BRIEF:
Search the records for the string "owner", then copy each line that has it.

TASK DATA:
• • • •

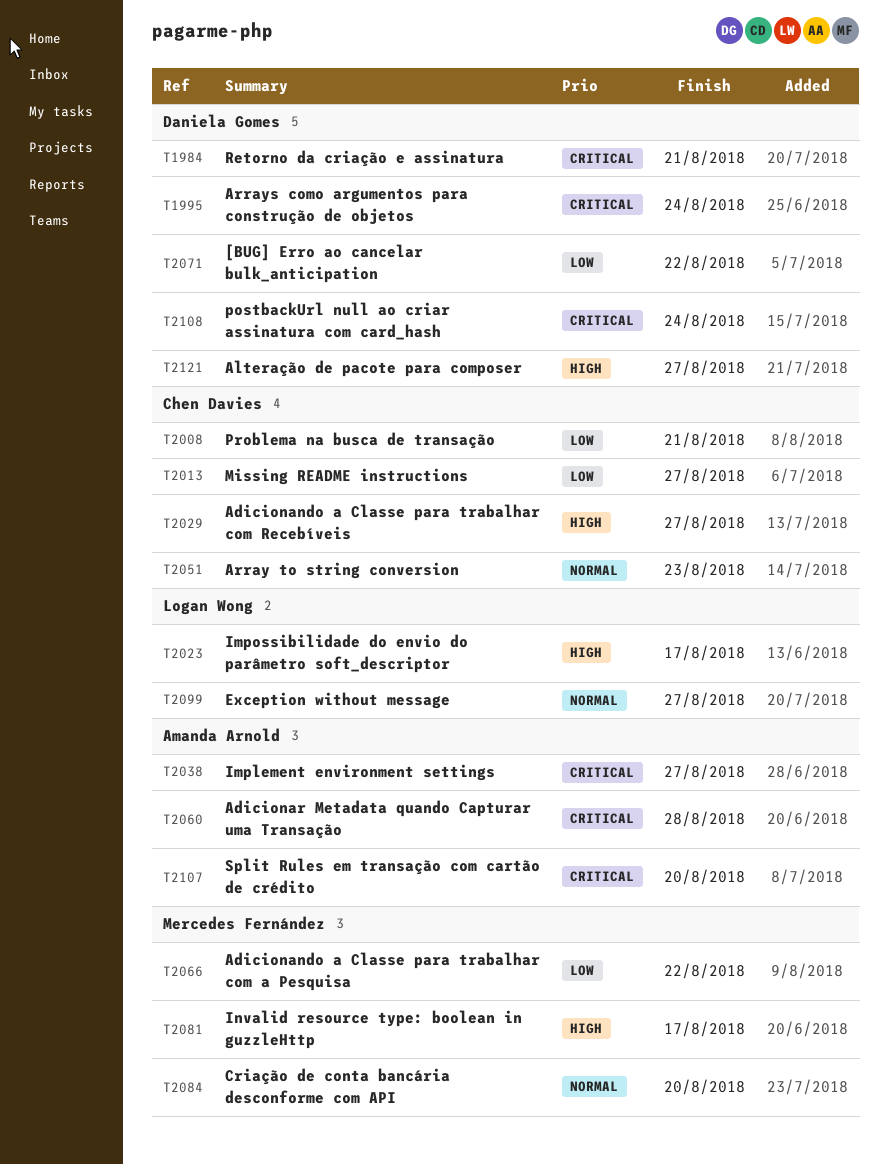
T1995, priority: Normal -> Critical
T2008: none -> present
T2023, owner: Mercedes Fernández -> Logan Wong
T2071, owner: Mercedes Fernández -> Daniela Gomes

• • • •

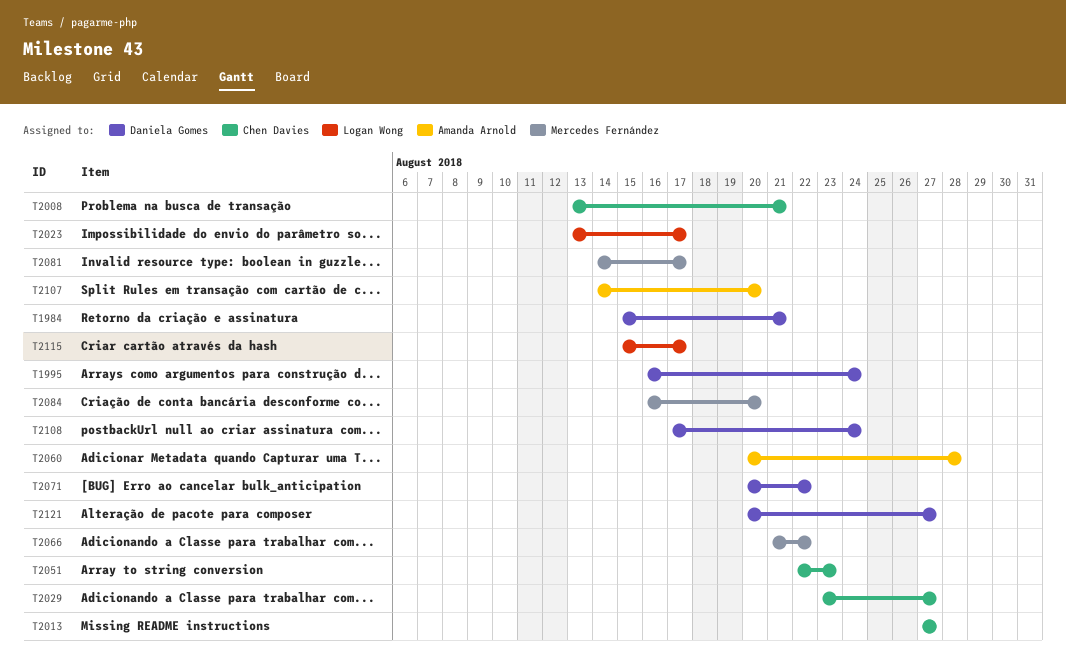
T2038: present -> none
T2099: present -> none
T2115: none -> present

• • • •

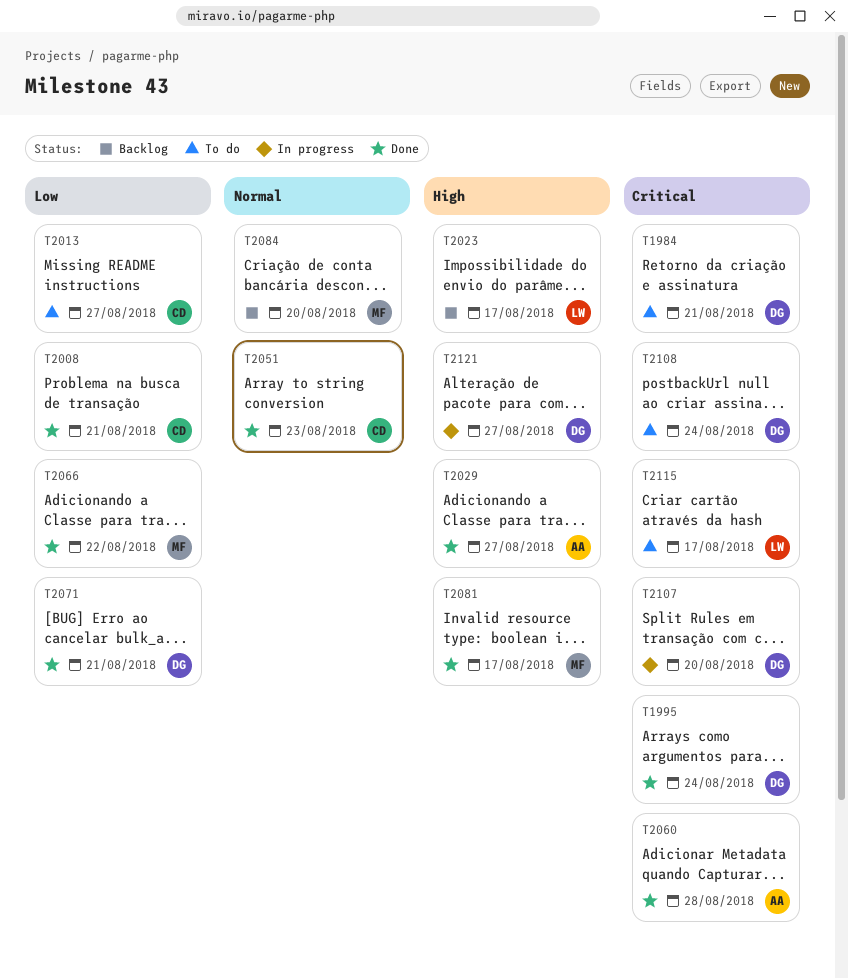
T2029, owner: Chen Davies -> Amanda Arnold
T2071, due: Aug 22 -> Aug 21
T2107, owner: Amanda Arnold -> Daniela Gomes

• • • •

REPLY:
T2023, owner: Mercedes Fernández -> Logan Wong
T2071, owner: Mercedes Fernández -> Daniela Gomes
T2029, owner: Chen Davies -> Amanda Arnold
T2107, owner: Amanda Arnold -> Daniela Gomes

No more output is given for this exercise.